July 24 Market Analysis
Poor earnings reports from tech giants triggered a market panic sell-off, leading to a significant decline in US stocks. The S&P 500 and Nasdaq both recorded their biggest one-day declines in a year and a half, falling 2.3% and 3.6%, respectively. This decline caused the S&P 500 to fall below the 50-day EMA for the first time since May, ending the longest record of a single-day decline of more than 2% since 2007. The Dow also fell 500 points, and the small-cap stock index fell 2.1%. The sharp decline in Tesla, Google, and chip stocks further increased downward pressure on the market.
Furthermore, former Federal Reserve officials called for immediate interest rate cuts to cope with the economic slowdown. At the same time, the Bank of Canada announced a 25 basis point cut in interest rates and hinted that interest rates may be cut further in the future. This policy shift reflects increased pressure to ease monetary policies around the world.

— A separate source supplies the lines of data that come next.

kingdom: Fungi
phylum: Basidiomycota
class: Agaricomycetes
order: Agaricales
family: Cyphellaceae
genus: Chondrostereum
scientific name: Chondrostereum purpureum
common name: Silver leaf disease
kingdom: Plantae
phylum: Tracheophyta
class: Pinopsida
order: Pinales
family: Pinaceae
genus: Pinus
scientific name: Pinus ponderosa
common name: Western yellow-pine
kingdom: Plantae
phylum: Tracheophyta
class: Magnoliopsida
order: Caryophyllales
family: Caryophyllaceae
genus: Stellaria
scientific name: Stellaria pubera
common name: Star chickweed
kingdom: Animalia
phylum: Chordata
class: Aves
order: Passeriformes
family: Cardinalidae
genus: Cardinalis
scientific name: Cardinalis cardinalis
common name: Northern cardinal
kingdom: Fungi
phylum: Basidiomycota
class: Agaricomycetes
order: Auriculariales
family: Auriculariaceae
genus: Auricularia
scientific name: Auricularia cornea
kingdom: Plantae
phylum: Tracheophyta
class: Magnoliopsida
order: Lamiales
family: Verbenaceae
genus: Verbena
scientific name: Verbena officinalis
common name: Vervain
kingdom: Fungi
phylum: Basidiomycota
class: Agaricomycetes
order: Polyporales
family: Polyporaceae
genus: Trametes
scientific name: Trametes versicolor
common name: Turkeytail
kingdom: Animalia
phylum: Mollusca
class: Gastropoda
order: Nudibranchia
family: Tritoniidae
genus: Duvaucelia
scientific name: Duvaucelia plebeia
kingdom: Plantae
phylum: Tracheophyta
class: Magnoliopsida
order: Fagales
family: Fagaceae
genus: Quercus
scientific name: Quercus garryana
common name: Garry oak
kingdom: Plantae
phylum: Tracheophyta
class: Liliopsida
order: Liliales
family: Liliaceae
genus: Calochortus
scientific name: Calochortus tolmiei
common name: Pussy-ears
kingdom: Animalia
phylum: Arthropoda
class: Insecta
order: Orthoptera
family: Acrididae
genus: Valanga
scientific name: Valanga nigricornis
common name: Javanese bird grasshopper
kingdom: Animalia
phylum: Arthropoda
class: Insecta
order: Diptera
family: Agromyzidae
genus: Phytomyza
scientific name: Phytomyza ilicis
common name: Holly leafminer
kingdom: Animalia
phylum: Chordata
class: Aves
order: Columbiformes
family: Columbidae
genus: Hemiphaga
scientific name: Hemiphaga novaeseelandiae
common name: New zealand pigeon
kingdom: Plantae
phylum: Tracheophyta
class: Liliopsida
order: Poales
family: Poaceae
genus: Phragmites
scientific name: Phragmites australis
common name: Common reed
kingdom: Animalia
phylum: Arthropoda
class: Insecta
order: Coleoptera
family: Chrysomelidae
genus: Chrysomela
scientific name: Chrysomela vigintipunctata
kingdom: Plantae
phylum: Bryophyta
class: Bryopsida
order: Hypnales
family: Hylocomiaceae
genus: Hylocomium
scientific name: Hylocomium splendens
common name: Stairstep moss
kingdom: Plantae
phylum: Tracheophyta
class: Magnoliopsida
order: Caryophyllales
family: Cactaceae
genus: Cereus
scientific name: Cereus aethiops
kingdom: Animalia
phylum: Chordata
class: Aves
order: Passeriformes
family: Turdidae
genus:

Among other market trends, the US Markit manufacturing PMI hit a seven-month low, while the service sector PMI reached a 28-month high, indicating increased differentiation between manufacturing and service industries. Eurozone economic data also showed that manufacturing was weak. In particular, Germany's composite PMI unexpectedly contracted, increasing the risk of a recession.
In the Asian market, despite the general decline in global stock markets, the Shanghai Index returned above 2,900 points. Electricity stocks rose against the market, and Changjiang Electric Power's stock price reached a new high. This shows that against the backdrop of increased global market volatility, some Asian markets have shown some resilience.